I have found that ineffective communication is a significant challenge facing most organisations, firms and businesses. This applies to both external and internal communication. Management teams consider the combination of ‘Effective Delegation’, ‘Giving Instructions’ and ‘How to be Assertive’ particularly helpful. We often combine these topics into a one-day workshop. Where this training is held ‘in house’ for a specific group, I always provide a ‘report back’ meeting afterwards to explore the benefits and make sure the primary clients are happy with the outcomes . We also look at what is being done internally to keep the learning alive.
Today I met with the senior partner of an accounting firm where I had recently run this workshop. Participants were the directors and senior management team. The training had been a great success and we discussed ways of constantly re-enforcing the new competencies of participants so as to sustain the learning and help it to become part of the culture of the firm.
In this case we decided to remind participants in their newsletter. Another way would be to take one question a week, get everyone in the firm emphasising that point and have a report back at the end of each week. This would create consciousness of various aspects of communication and provide a simple, sustainable programme. The questions we developed (as reminders) would be relevant to any management team. We also kept theses random questions broader than just the topics covered in the workshop.
- When delegating, what have you done to match the requirements of the assignment with the needs, wants and aspirations of the person to whom you are delegating? (We appreciate that there is not always the luxury of being able to invite the right person for the job!).
- What else have you done to increase the chances of success when delegating? How else could you empower others? We want people to be winners and not losers. Success builds success!
- Where relevant, how have you gone about making sure your delegation is perceived as an ‘invitation’ and not a command?
- In all communication, what are you doing right now to close the gap between the sender’s intention and the recipient’s perception of your message?
- When some-one agrees to do what you have asked them to do, what steps are you taking to make sure that they have accepted the assignment in the way in which you intended?

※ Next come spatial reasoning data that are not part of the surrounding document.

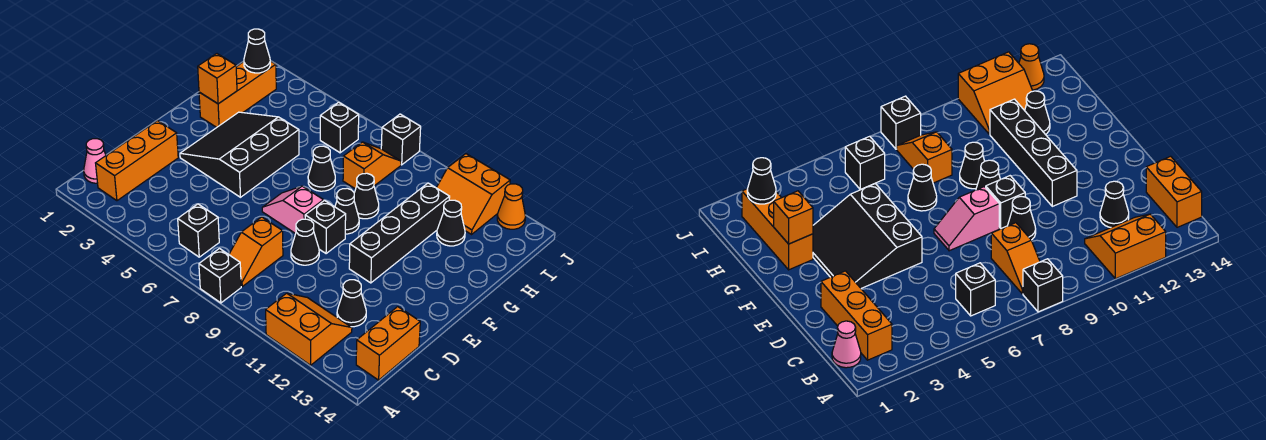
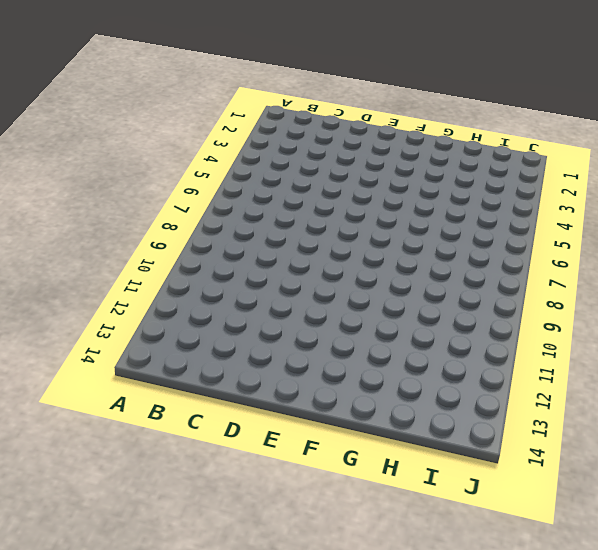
none -> black 1x1 brick [199,249,241,303]
none -> orange 2x2 slope [266,293,352,365]
none -> pink 1x1 cone [84,139,106,183]

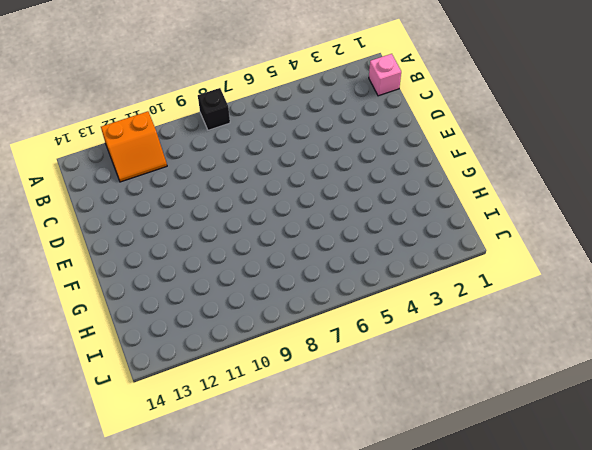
pink 1x1 brick [369,54,401,96] -> pink 1x1 cone [84,139,106,183]
none -> orange 1x3 brick [96,121,178,201]
none -> black 1x1 brick [178,204,219,257]
none -> orange 1x2 slope [229,217,283,286]

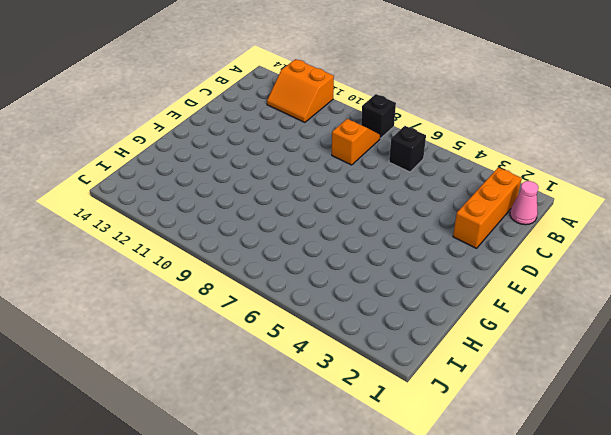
none -> orange 1x2 brick [356,307,420,380]
none -> black 1x1 cone [337,280,366,327]
none -> black 1x1 cone [291,219,319,265]

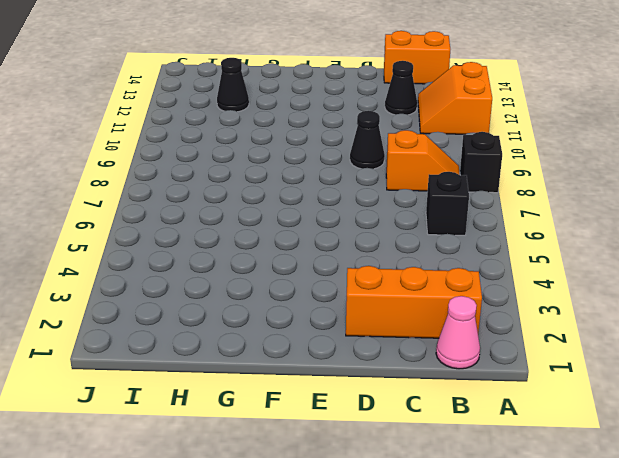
none -> black 3x3 slope [180,112,299,197]
none -> pink 1x2 slope [262,186,323,234]
none -> black 1x1 brick [305,201,346,254]

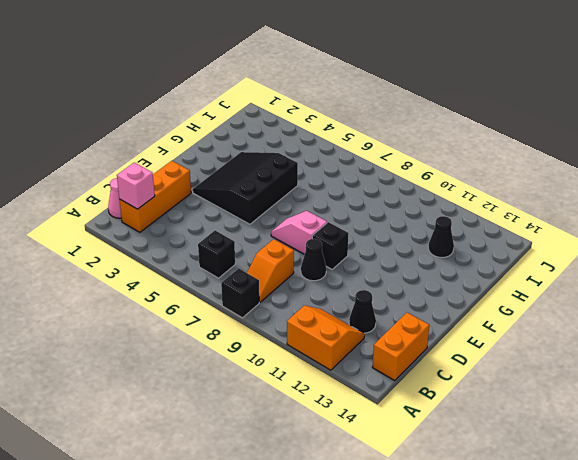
pink 1x1 brick [117,163,155,209] -> none
none -> black 1x4 brick [349,183,450,283]
none -> black 1x1 cone [335,188,359,234]
none -> orange 1x3 brick [199,61,276,127]

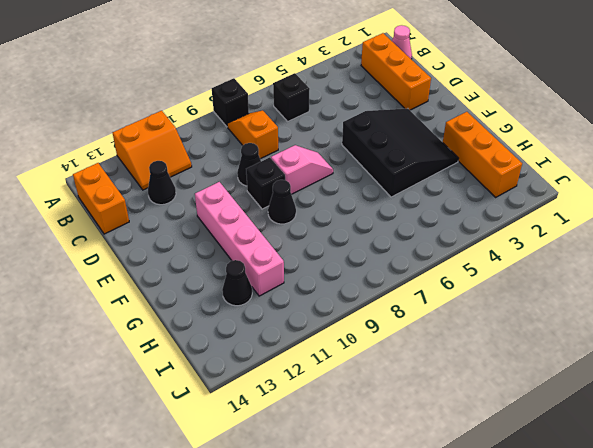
pink 1x4 brick [195,182,284,296] -> black 1x4 brick [349,183,450,283]
none -> black 1x1 cone [308,146,335,191]
none -> black 1x1 cone [354,173,379,219]
none -> orange 1x2 slope [343,142,401,189]

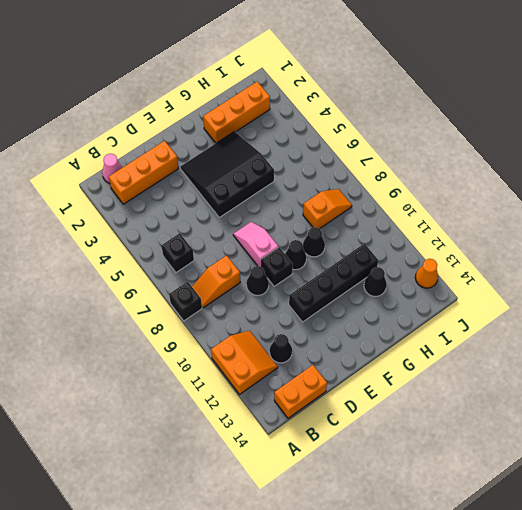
none -> black 1x1 cone [308,146,335,191]
none -> black 1x1 brick [320,102,359,153]
none -> orange 2x2 slope [436,154,510,234]

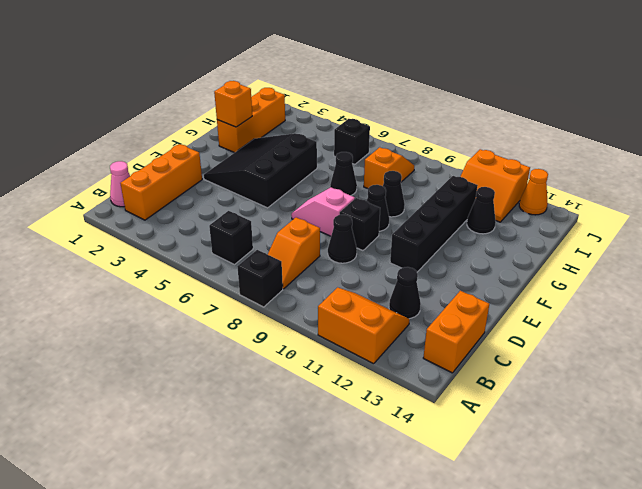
none -> black 1x1 brick [381,114,421,165]
none -> black 1x1 cone [244,29,270,73]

- How careful are you being in clarifying time-frames? ‘Please bring me the information soon’ might be intended as ‘in the next two days’ whereas the other person may consider ‘soon’ to be ‘in the next month’. Another area of confusion may arise when we say we’ll do it ‘just now’. To South Africans it means that we’ll do it when we have completed what we are currently engaged in. Americans would be annoyed that we are not following through on our ‘promise’. To them ‘just now’ is interpreted as ‘immediately’.
- What are you doing to make sure you are sending messages in the way that recipients are most likely to be receptive? For example, some people check their SMS’s on an ongoing basis. Some will respond immediately to e-mails. I had an excellent example today. We were going through Linked-In considering additional people I should possibly ‘invite’ to connect with me. Considering a certain person, I made a comment, ‘Oh, he doesn’t ever respond to e-mails’, implying that it might be a waste of time inviting him to ‘link’. But because he is an interesting ‘connection’ we sent an invitation. Candice who does a great job assisting me drew my attention to the fact that he had accepted within minutes! So, he is far more receptive to Linked-In than to e-mails! Aha! Now I know how to communicate effectively with him in the future.
- In which ways are you checking to ensure that you have mentioned resources that can possibly be used? Does the person know what they can use your staff to assist them? Can they use the company vehicle? Does the task need to be done during work hours? If not, will they be compensated for ‘over-time’? What else are you assuming that they understand?
- What tacit knowledge should you be sharing? By building relationships and dealing with people over time, we build up knowledge that is not articulated, not written down. So, if some-one else takes over a job from us, what information would help them? For example, we may have built up a strong relationship with a client and know that when working on his premises, he prefers the team not to arrive before 9am. A new team would benefit from being told this. What unwritten information should you be sharing?
- When walking up to a group, be careful that you are ‘inclusive’ in your conversation. You can’t always include everyone. But make sure that you are not excluding anyone. I went to a Women’s Day breakfast function and was standing chatting to a friend. A person whom I know but had not yet seen that day walked up and joined us. However, she greeted and chatted to the person next to me, the person whom I’d been engaged in conversation with. This conversation continued for a few minutes with her ignoring me the whole time. Besides my considering her behaviour to be extremely rude, an opportunity for building relationships was lost. She could so easily have greeted me as well and even if talking to the other person, looked at me and made me feel included.
These are some examples of areas where communication can be improved. What other areas should your staff be working on to ensure that internal and external communication is of the highest possible standard?